I am a turtle.  No matter what happens to this shell (my body), it does NOT effect my spirit unless I allow it too.  True, my wounds occurred as a child before I had that realization. So for many years, I believed that I was irreparably damaged.  As the turtle, I didn’t realize that I had pulled my vulnerable parts tightly inside my shell and continued to live wounded.  Long after the wounds stopped, long into adulthood, I still lived wounded.  To be within my shell, I was safe.  I couldn’t be harmed.  I was comfortable and happy there.  I had survived my ordeal. 

What I didn’t realize, was that even as an adult, I was only surviving. I still allowed my wounds to effect my spirit.  By choosing to stay inside my shell (walls or whatever other analogy used to describe protective measures), I was still choosing to live wounded.   As long as I continued in that choice, I’d never heal or grow.  After all, a turtle tightly tucked in his shell, doesn’t move.  I wasn’t moving, spiritually, emotionally or physically until I decided to brave the vulnerability of exposing my turtle legs…then my turtle arms and eventually my turtle head. 

With the confidence of not having any appendages ravaged by a predator, I gained the confidence to take a step, then two.  And just like the apprehensive turtle, at any sign of danger, I suck right back into my shell.  Having seen the world, I’m no longer content to stay inside.  So, I venture out of the safety of my shell again and again, still retreating back in at times but with growing courage and confidence to continue moving.  Moving toward life.  The life I want to live.  A life of love and trust instead of fear and suspicion.  A life of joy and hope instead of complacency and disappointment.  A life of beauty and wonder instead of dark clouds and pessimism.  A life being lived instead of survived.

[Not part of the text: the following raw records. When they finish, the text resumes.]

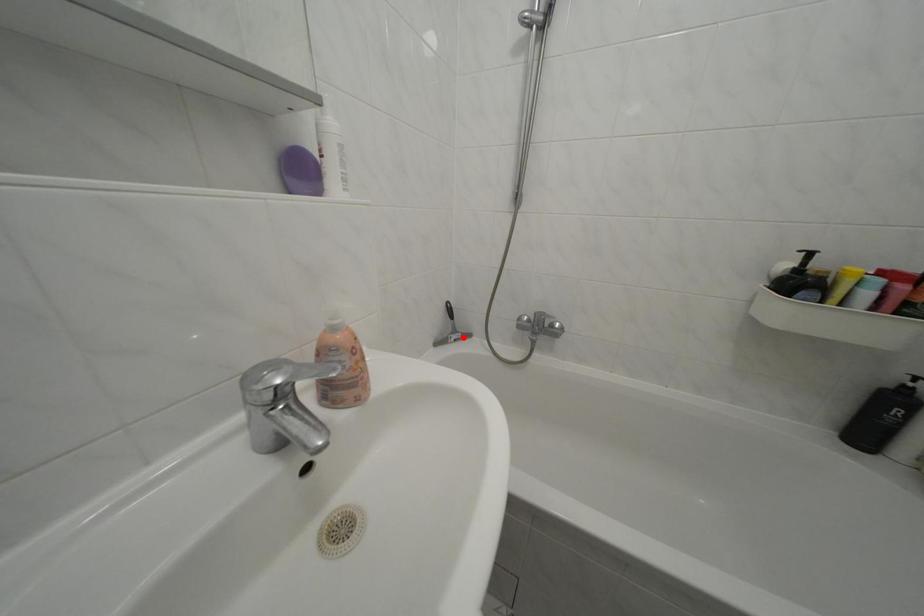
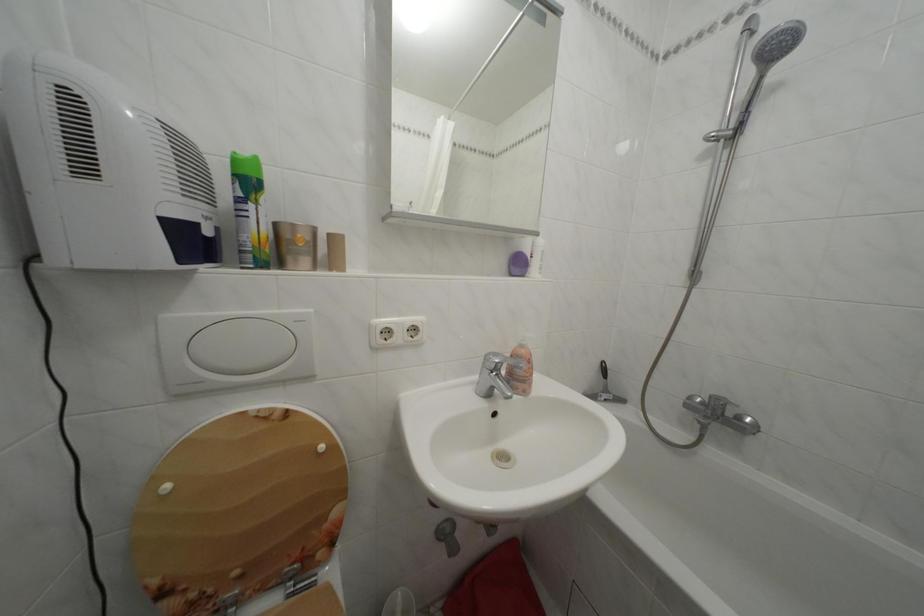
Question: I am providing you with two images of the same scene from different viewpoints. In image1, a red point is highlighted. Considering the same 3D point in image2, which of the following is correct?

Choices:
 (A) It is closer
 (B) It is farther

Answer: (B)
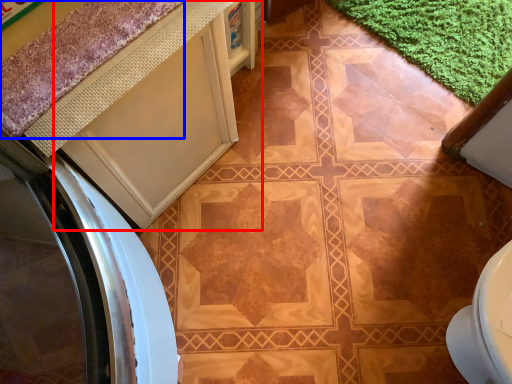
Question: Among these objects, which one is farthest to the camera, cabinetry (highlighted by a red box) or bath mat (highlighted by a blue box)?

Choices:
 (A) cabinetry
 (B) bath mat

Answer: (A)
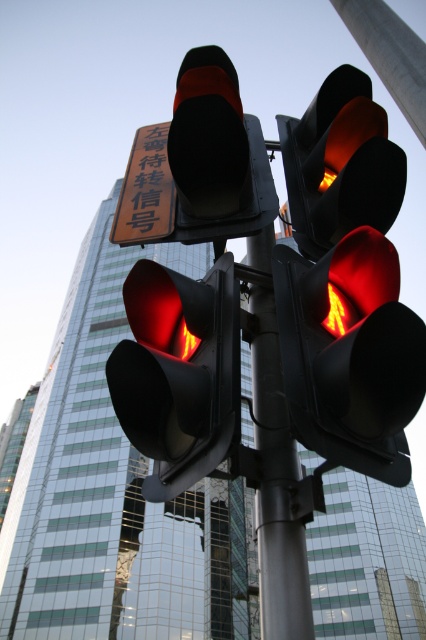
Question: Where is matte black traffic light at left located in relation to metallic pole at center in the image?

Choices:
 (A) left
 (B) right

Answer: (A)

Question: Among these points, which one is nearest to the camera?

Choices:
 (A) coord(262,573)
 (B) coord(218,275)
 (C) coord(131,202)

Answer: (A)

Question: Is matte black traffic light at center further to the viewer compared to matte black traffic light at left?

Choices:
 (A) no
 (B) yes

Answer: (A)

Question: Does metallic pole at center appear under orange reflective sign at upper center?

Choices:
 (A) no
 (B) yes

Answer: (B)

Question: Among these objects, which one is farthest from the camera?

Choices:
 (A) matte black traffic light at left
 (B) orange reflective sign at upper center
 (C) metallic pole at center

Answer: (B)

Question: Based on their relative distances, which object is farther from the matte black traffic light at center?

Choices:
 (A) metallic pole at center
 (B) orange reflective sign at upper center

Answer: (B)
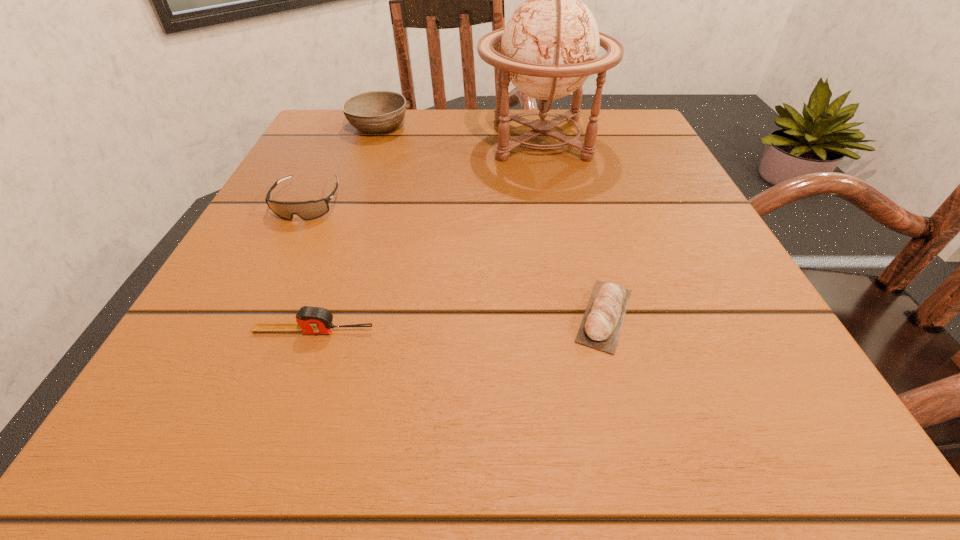
Find the location of `the tallest object`. the tallest object is located at coordinates (549, 47).

Identify the location of bowl. This screenshot has width=960, height=540. (375, 112).

Find the location of a particular element. The image size is (960, 540). the third nearest object is located at coordinates (307, 210).

Where is `tape measure`? The width and height of the screenshot is (960, 540). tape measure is located at coordinates (311, 320).

Where is `the shortest object`? Image resolution: width=960 pixels, height=540 pixels. the shortest object is located at coordinates (608, 302).

Where is `vacant region located 0.290m on the front-facing side of the tallest object`? The image size is (960, 540). vacant region located 0.290m on the front-facing side of the tallest object is located at coordinates (342, 139).

Image resolution: width=960 pixels, height=540 pixels. In order to click on free location located on the front-facing side of the tallest object in this screenshot , I will do `click(421, 139)`.

Locate an element on the screen. This screenshot has height=540, width=960. free space located on the front-facing side of the tallest object is located at coordinates (408, 139).

You are a GUI agent. You are given a task and a screenshot of the screen. Output one action in this format:
    pyautogui.click(x=<x>, y=<y>)
    Task: Click on the vacant space located on the left of the bowl
    The image size is (960, 540).
    Given the screenshot: What is the action you would take?
    pyautogui.click(x=321, y=126)

Find the location of a particular element. The image size is (960, 540). vacant area located on the lenses of the goggles is located at coordinates (228, 365).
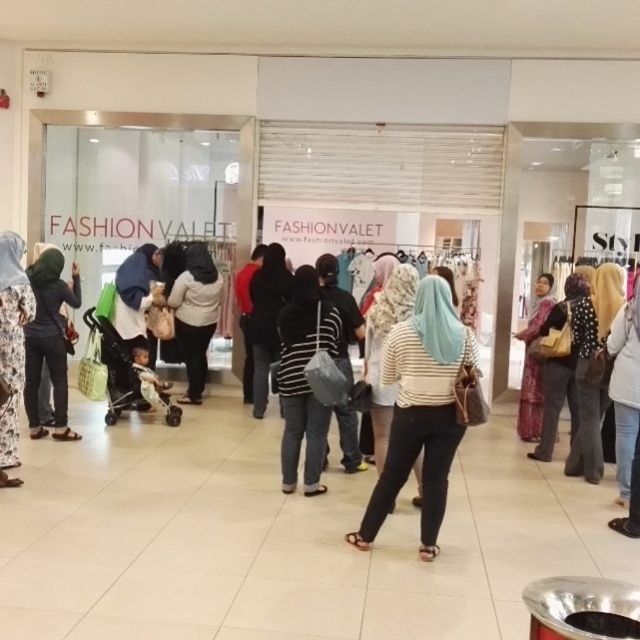
Between point (4, 330) and point (406, 312), which one is positioned behind?

The point (4, 330) is more distant.

Can you confirm if floral printed hijab at left is positioned to the left of striped fabric at center?

Correct, you'll find floral printed hijab at left to the left of striped fabric at center.

Does point (8, 308) come closer to viewer compared to point (416, 481)?

Yes, it is in front of point (416, 481).

In order to click on floral printed hijab at left in this screenshot , I will do `click(12, 346)`.

Can you confirm if striped fabric bag at center is wider than floral printed hijab at left?

Correct, the width of striped fabric bag at center exceeds that of floral printed hijab at left.

Does striped fabric bag at center have a lesser width compared to floral printed hijab at left?

No, striped fabric bag at center is not thinner than floral printed hijab at left.

Is point (328, 422) closer to camera compared to point (0, 460)?

That is False.

Locate an element on the screen. The image size is (640, 640). striped fabric bag at center is located at coordinates (304, 380).

Is white matte coat at center bigger than striped fabric at center?

No.

Where is `white matte coat at center`? This screenshot has width=640, height=640. white matte coat at center is located at coordinates (195, 314).

The image size is (640, 640). I want to click on white matte coat at center, so click(195, 314).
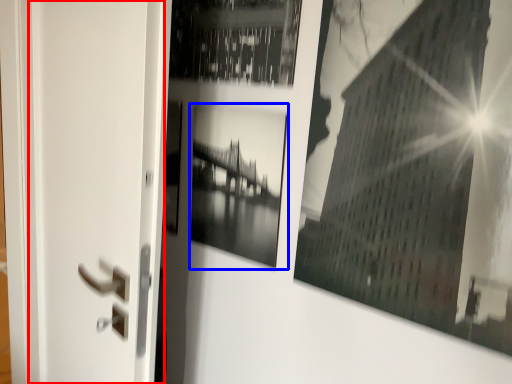
Question: Which of the following is the farthest to the observer, screen door (highlighted by a red box) or picture frame (highlighted by a blue box)?

Choices:
 (A) screen door
 (B) picture frame

Answer: (B)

I have become very fond of the turtle as symbolic to my emotional healing.  Truly, it is as slow as the turtle and really does happen by building on one baby step at a time.  But this journey all began with the realization that I wasn’t living, I was still “surviving” and purposefully choosing to muster the courage to be vulnerable so I could heal and grow and live.  One day this turtle will have the confidence to cast off that shell, completely free of the damage that was inflicted upon it.  Showing the world my spirit, my essence, the real me.  But today is not that day.  Today, my head is peeking out to see this beautiful world, wondering if it is indeed safe.

Thursday, May 24, 2012

The Unexpected

When we decided to go full timing in an RV, I expected to be closer as a family, I expected to get to know Jesus better, I expected less housework and more time: time for knitting, reading, and taking a family herbalist course.  I expected to be immersed in the beauty of nature and have my breath taken away by the artistry of God.  I expected to have more time to cook and play with Kylee.  My expectations have seen their fulfillment.

What I DID NOT expect was to learn so much about myself…not all good I might add.  I didn’t foresee having the time to contemplate deeper things, like what happens to all of the trash my family contributes to landfills, what is “healthy living”, and what is “church” really supposed to look like? 

Many positive changes have come about from these contemplations, from recycling, to natural/organic household products and remedies to more local, fresh and whole foods.  I’m practically a hippie in the making!  I would not have considered that a compliment several years ago, but this is a new day.  A day in which I no longer view people with a broad, stereotypical blanket, but as individuals.  Choosing to focus on what we have in common instead of what we don’t.  This alone has renewed my faith in people; freeing me to see the beauty and richness in each life instead of judging them by our differences and my opinions.  Freeing me to see the good heart God created in each of them.

My own good heart is what I’m now embracing; to see my heart healed.  I’ve been free from religion’s rules and traditions for a few years now and physically free for 7 months as we roam this beautiful land.  Months which have provided time for Jesus to reveal my inner brokenness and need for healing and emotional freedom.  This will be the most challenging, frightening, and rewarding experience of this journey thus far.  Facing ones childhood traumas is daunting.  It’s challenging to tear down the walls I’ve so diligently built around my heart and allow it to be vulnerable, frightening to be willing to endure the pain that will surely come as I purposely expose each layer of brokenness and to trust Jesus Christ to step in and heal each wound revealed as well as the ones that will surely come.  Luckily for me, I witness the emotional freedom I seek in my beautiful girl: unbridled, full of life, and completely unafraid, secure in the knowledge that she is loved unconditionally, secure in her ability to make us smile and adore her, secure in who she is. 

And so, with a trust that Jesus will meet me in every dark corner of my heart, propelled by the curiosity of what an unbridled me will look like, and with the love, strength and support of my husband, I set out on the path to emotional freedom.